Am I dead? Am I like Mommy?

Mommy!

I reach around the bed, searching for my bunny. The tears start to fall from my eyes…I think they’re tears. If you can’t see them, how can you be sure? I touch my face, and I feel the wetness. I blink my eyes trying so hard to see, but it’s so dark. Another crack of thunder followed by a flash of lightning illuminates my room for a second and I could have sworn that I saw every monster come to life.

“Not real. Not real. Cal says they’re not real. Your mind just plays tricks on you.” I open my mouth to scream for Aria. She’s babysitting while Cal is at work, but a voice whispers in my ear.

“If you scream the monsters will get you.”

No. No. They’re not real!

“You sure?” it whispers again.

I put my bunny in my mouth and scream just as another crack of thunder moves through the house and I jump off the bed, not realizing that I was tangled in the sheets. I hit the ground wit

h a thud. “Owwwwww!” I cry, and I tuck myself into a ball.

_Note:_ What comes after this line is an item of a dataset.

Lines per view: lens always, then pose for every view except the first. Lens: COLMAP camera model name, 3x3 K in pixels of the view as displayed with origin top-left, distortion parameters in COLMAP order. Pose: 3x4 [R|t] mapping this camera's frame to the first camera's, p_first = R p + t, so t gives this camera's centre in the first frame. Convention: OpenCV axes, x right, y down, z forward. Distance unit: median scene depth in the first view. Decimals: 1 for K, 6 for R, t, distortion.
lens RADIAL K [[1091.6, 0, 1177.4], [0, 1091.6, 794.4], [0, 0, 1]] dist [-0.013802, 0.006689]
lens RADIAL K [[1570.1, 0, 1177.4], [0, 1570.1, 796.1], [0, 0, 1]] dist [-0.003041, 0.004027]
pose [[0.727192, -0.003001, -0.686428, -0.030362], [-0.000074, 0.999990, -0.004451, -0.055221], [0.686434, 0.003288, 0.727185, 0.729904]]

The thunder claps again and I squeeze my eyes tighter. I grip my bunny and slide away from my bed, hoping that nothing comes out from under it to grab me. I manage to crawl despite my hurting leg before I curl into a ball in the middle of the floor.

“Mommy, can you hear me?” I sniffle just as the door opens. I scream and cover my ears because I’ve decided that hearing the monsters is worse than seeing them.

I feel arms around me and I begin to kick and suddenly my hands are away from my ears. “Hey, it’s me. I’m sorry, I’m sorry.” I think he’s sitting down now because I’m sitting too as he rocks me back and forth. I let out a breath.

Cal’s here. No monsters can get me.

“I’m sorry.” He kisses the side of my head. “I sleep through storms usually…I should have figured you’d be scared. And then the power went out…did you fall? I heard something.”